(Saved entries)
============
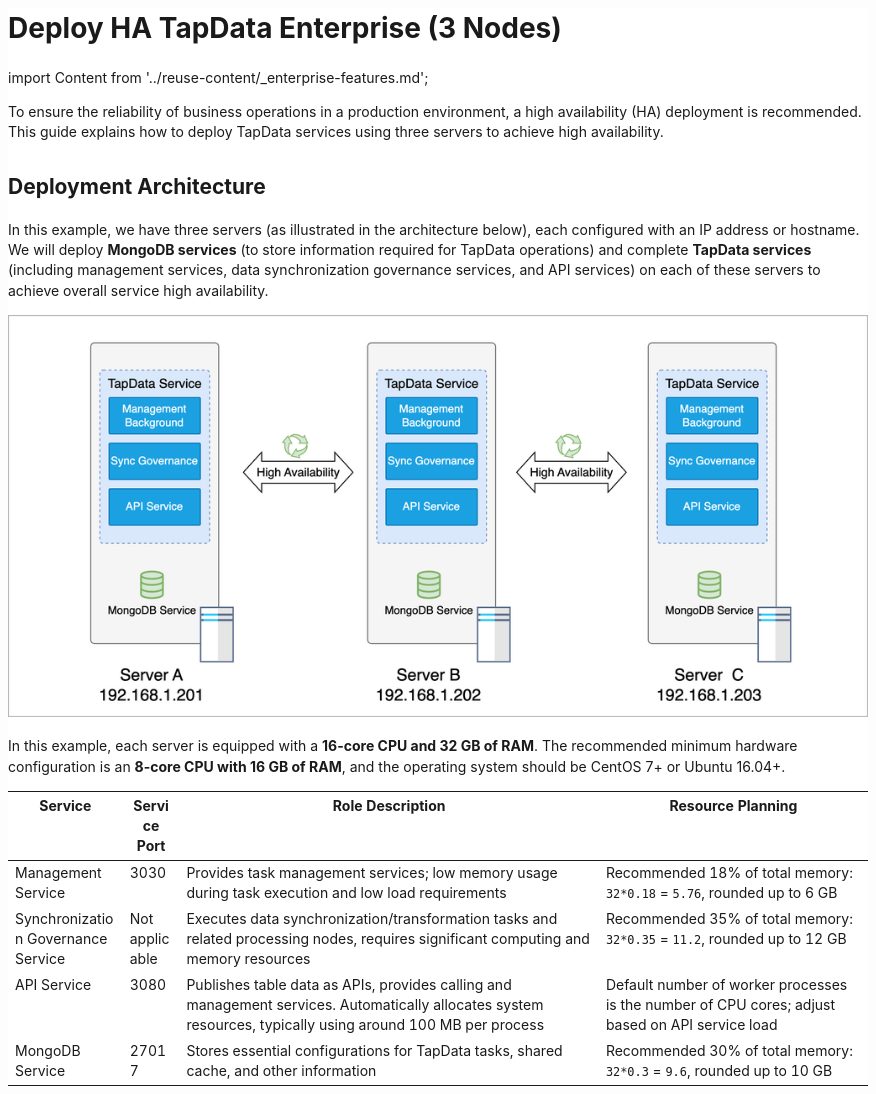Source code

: # Deploy HA TapData Enterprise (3 Nodes)

import Content from '../reuse-content/_enterprise-features.md';

<Content />

To ensure the reliability of business operations in a production environment, a high availability (HA) deployment is recommended. This guide explains how to deploy TapData services using three servers to achieve high availability.

## Deployment Architecture

In this example, we have three servers (as illustrated in the architecture below), each configured with an IP address or hostname. We will deploy **MongoDB services** (to store information required for TapData operations) and complete **TapData services** (including management services, data synchronization governance services, and API services) on each of these servers to achieve overall service high availability.

![Deployment Architecture](../images/tapdata_ha_with_3_node.png)

In this example, each server is equipped with a **16-core CPU and 32 GB of RAM**. The recommended minimum hardware configuration is an **8-core CPU with 16 GB of RAM**, and the operating system should be CentOS 7+ or Ubuntu 16.04+.

| Service                            | Service Port   | Role Description                                             | Resource Planning                                            |
| ---------------------------------- | -------------- | ------------------------------------------------------------ | ------------------------------------------------------------ |
| Management Service                 | 3030           | Provides task management services; low memory usage during task execution and low load requirements | Recommended 18% of total memory: `32*0.18` = `5.76`, rounded up to 6 GB |
| Synchronization Governance Service | Not applicable | Executes data synchronization/transformation tasks and related processing nodes, requires significant computing and memory resources | Recommended 35% of total memory: `32*0.35` = `11.2`, rounded up to 12 GB |
| API Service                        | 3080           | Publishes table data as APIs, provides calling and management services. Automatically allocates system resources, typically using around 100 MB per process | Default number of worker processes is the number of CPU cores; adjust based on API service load |
| MongoDB Service                    | 27017          | Stores essential configurations for TapData tasks, shared cache, and other information | Recommended 30% of total memory: `32*0.3` = `9.6`, rounded up to 10 GB |
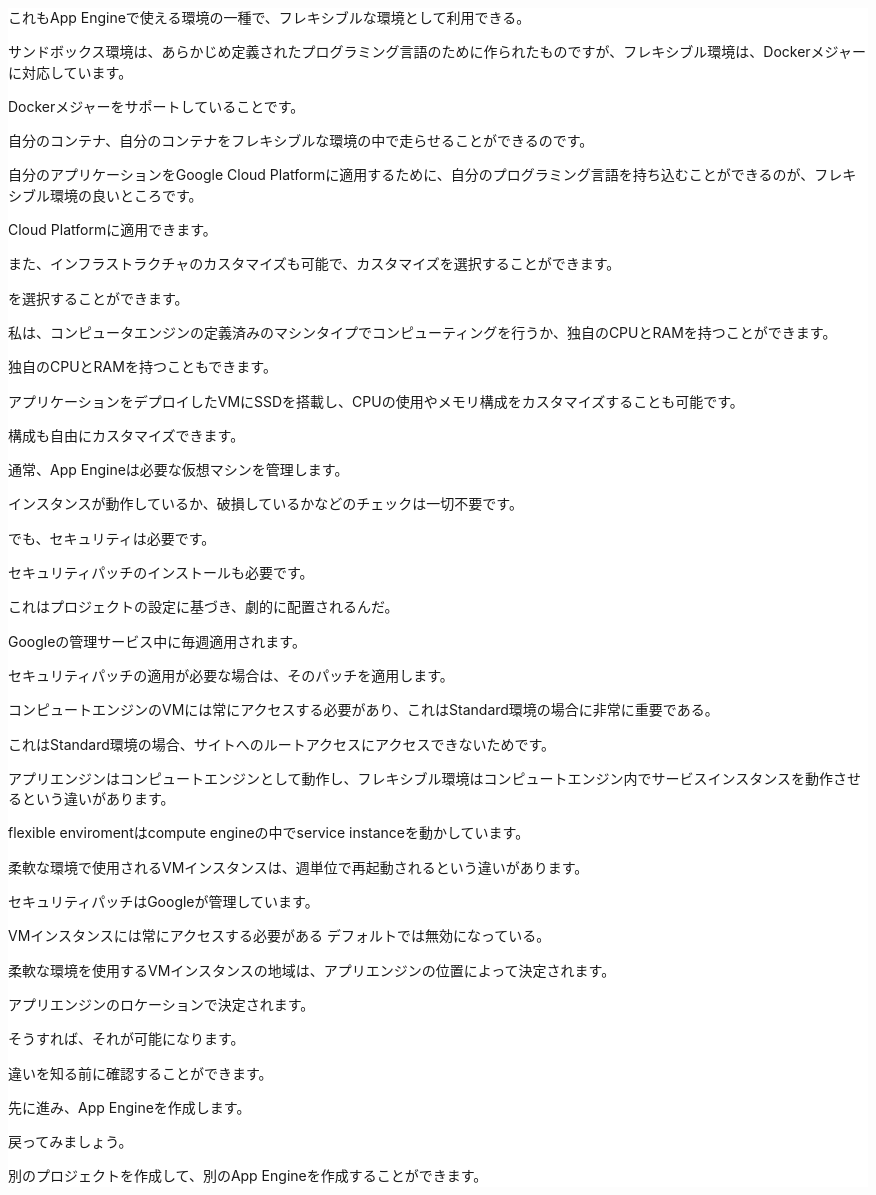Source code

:これもApp Engineで使える環境の一種で、フレキシブルな環境として利用できる。

サンドボックス環境は、あらかじめ定義されたプログラミング言語のために作られたものですが、フレキシブル環境は、Dockerメジャーに対応しています。

Dockerメジャーをサポートしていることです。

自分のコンテナ、自分のコンテナをフレキシブルな環境の中で走らせることができるのです。

自分のアプリケーションをGoogle Cloud Platformに適用するために、自分のプログラミング言語を持ち込むことができるのが、フレキシブル環境の良いところです。

Cloud Platformに適用できます。

また、インフラストラクチャのカスタマイズも可能で、カスタマイズを選択することができます。

を選択することができます。

私は、コンピュータエンジンの定義済みのマシンタイプでコンピューティングを行うか、独自のCPUとRAMを持つことができます。

独自のCPUとRAMを持つこともできます。

アプリケーションをデプロイしたVMにSSDを搭載し、CPUの使用やメモリ構成をカスタマイズすることも可能です。

構成も自由にカスタマイズできます。

通常、App Engineは必要な仮想マシンを管理します。

インスタンスが動作しているか、破損しているかなどのチェックは一切不要です。

でも、セキュリティは必要です。

セキュリティパッチのインストールも必要です。

これはプロジェクトの設定に基づき、劇的に配置されるんだ。

Googleの管理サービス中に毎週適用されます。

セキュリティパッチの適用が必要な場合は、そのパッチを適用します。

コンピュートエンジンのVMには常にアクセスする必要があり、これはStandard環境の場合に非常に重要である。

これはStandard環境の場合、サイトへのルートアクセスにアクセスできないためです。

アプリエンジンはコンピュートエンジンとして動作し、フレキシブル環境はコンピュートエンジン内でサービスインスタンスを動作させるという違いがあります。

flexible enviromentはcompute engineの中でservice instanceを動かしています。

柔軟な環境で使用されるVMインスタンスは、週単位で再起動されるという違いがあります。

セキュリティパッチはGoogleが管理しています。

VMインスタンスには常にアクセスする必要がある デフォルトでは無効になっている。

柔軟な環境を使用するVMインスタンスの地域は、アプリエンジンの位置によって決定されます。

アプリエンジンのロケーションで決定されます。

そうすれば、それが可能になります。

違いを知る前に確認することができます。

先に進み、App Engineを作成します。

戻ってみましょう。

別のプロジェクトを作成して、別のApp Engineを作成することができます。
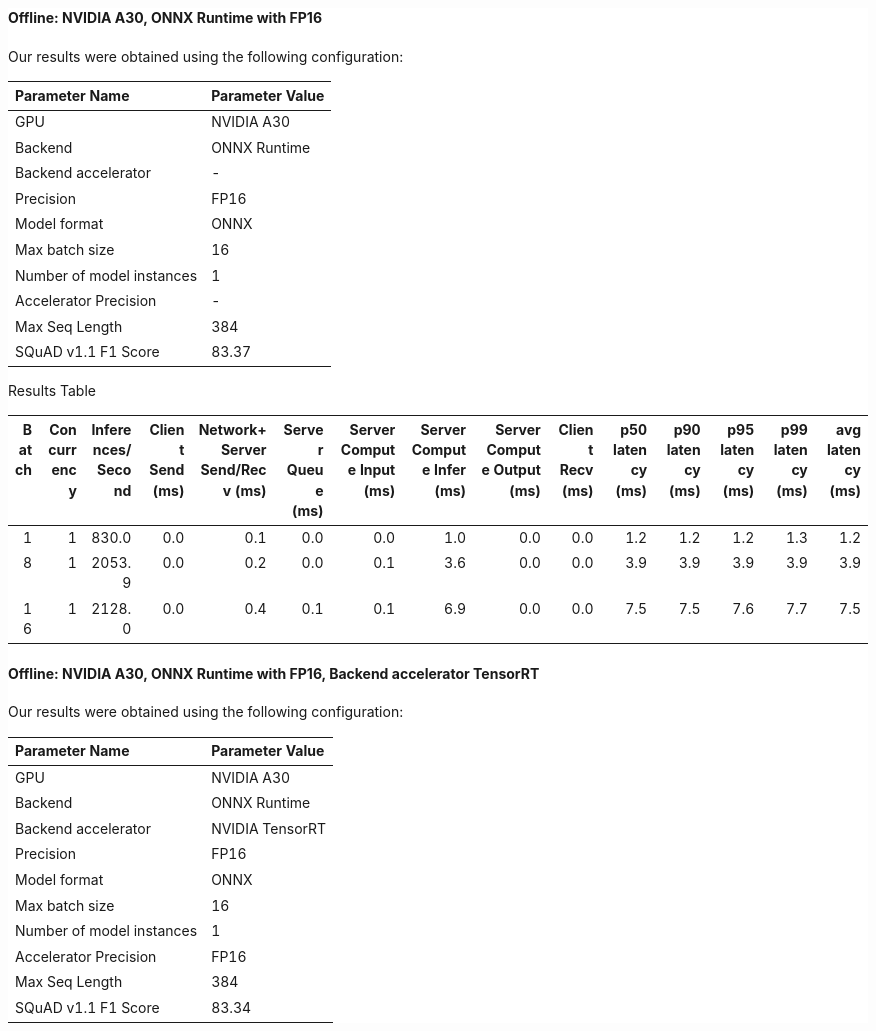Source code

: 
#### Offline: NVIDIA A30, ONNX Runtime with FP16

Our results were obtained using the following configuration:

| Parameter Name               | Parameter Value |
|:-----------------------------|:----------------|
| GPU                          | NVIDIA A30      |
| Backend                      | ONNX Runtime    |
| Backend accelerator          | -               |
| Precision                    | FP16            |
| Model format                 | ONNX            |
| Max batch size               | 16              |
| Number of model instances    | 1               |
| Accelerator Precision | -               |
| Max Seq Length | 384             |
| SQuAD v1.1 F1 Score       | 83.37           |

<summary>Results Table</summary>

|   Batch |   Concurrency |   Inferences/Second |   Client Send (ms) |   Network+Server Send/Recv (ms) |   Server Queue (ms) |   Server Compute Input (ms) |   Server Compute Infer (ms) |   Server Compute Output (ms) |   Client Recv (ms) |   p50 latency (ms) |   p90 latency (ms) |   p95 latency (ms) |   p99 latency (ms) |   avg latency (ms) |
|--------:|--------------:|--------------------:|-------------------:|--------------------------------:|--------------------:|----------------------------:|----------------------------:|-----------------------------:|-------------------:|-------------------:|-------------------:|-------------------:|-------------------:|-------------------:|
|       1 |             1 |               830.0 |                0.0 |                             0.1 |                 0.0 |                         0.0 |                         1.0 |                          0.0 |                0.0 |                1.2 |                1.2 |                1.2 |                1.3 |                1.2 |
|       8 |             1 |              2053.9 |                0.0 |                             0.2 |                 0.0 |                         0.1 |                         3.6 |                          0.0 |                0.0 |                3.9 |                3.9 |                3.9 |                3.9 |                3.9 |
|      16 |             1 |              2128.0 |                0.0 |                             0.4 |                 0.1 |                         0.1 |                         6.9 |                          0.0 |                0.0 |                7.5 |                7.5 |                7.6 |                7.7 |                7.5 |


#### Offline: NVIDIA A30, ONNX Runtime with FP16, Backend accelerator TensorRT

Our results were obtained using the following configuration:

| Parameter Name               | Parameter Value              |
|:-----------------------------|:-----------------------------|
| GPU                          |NVIDIA A30            |
| Backend                      |ONNX Runtime        |
| Backend accelerator          |NVIDIA TensorRT|
| Precision                    |FP16      |
| Model format                 |ONNX   |
| Max batch size               |16 |
| Number of model instances    |1|
| Accelerator Precision | FP16                 |
| Max Seq Length | 384                 |
| SQuAD v1.1 F1 Score       | 83.34               |
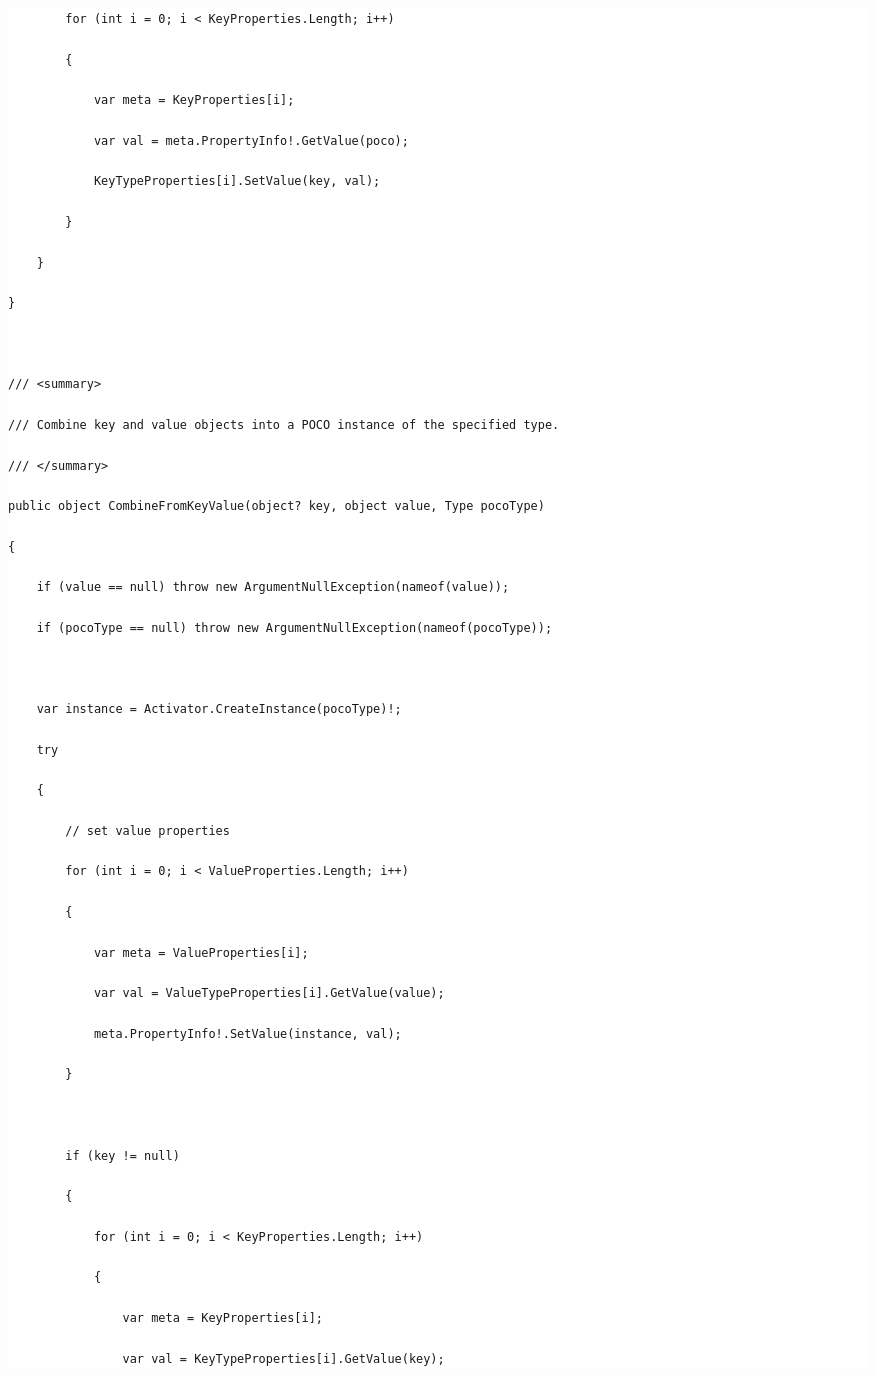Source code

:             for (int i = 0; i < KeyProperties.Length; i++)

            {

                var meta = KeyProperties[i];

                var val = meta.PropertyInfo!.GetValue(poco);

                KeyTypeProperties[i].SetValue(key, val);

            }

        }

    }



    /// <summary>

    /// Combine key and value objects into a POCO instance of the specified type.

    /// </summary>

    public object CombineFromKeyValue(object? key, object value, Type pocoType)

    {

        if (value == null) throw new ArgumentNullException(nameof(value));

        if (pocoType == null) throw new ArgumentNullException(nameof(pocoType));



        var instance = Activator.CreateInstance(pocoType)!;

        try

        {

            // set value properties

            for (int i = 0; i < ValueProperties.Length; i++)

            {

                var meta = ValueProperties[i];

                var val = ValueTypeProperties[i].GetValue(value);

                meta.PropertyInfo!.SetValue(instance, val);

            }



            if (key != null)

            {

                for (int i = 0; i < KeyProperties.Length; i++)

                {

                    var meta = KeyProperties[i];

                    var val = KeyTypeProperties[i].GetValue(key);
============
**Exercise goal**
Copy out each line from the preceding entries that mentions the word "load".

**Task solution**
| Management Service                 | 3030           | Provides task management services; low memory usage during task execution and low load requirements | Recommended 18% of total memory: `32*0.18` = `5.76`, rounded up to 6 GB |
| API Service                        | 3080           | Publishes table data as APIs, provides calling and management services. Automatically allocates system resources, typically using around 100 MB per process | Default number of worker processes is the number of CPU cores; adjust based on API service load |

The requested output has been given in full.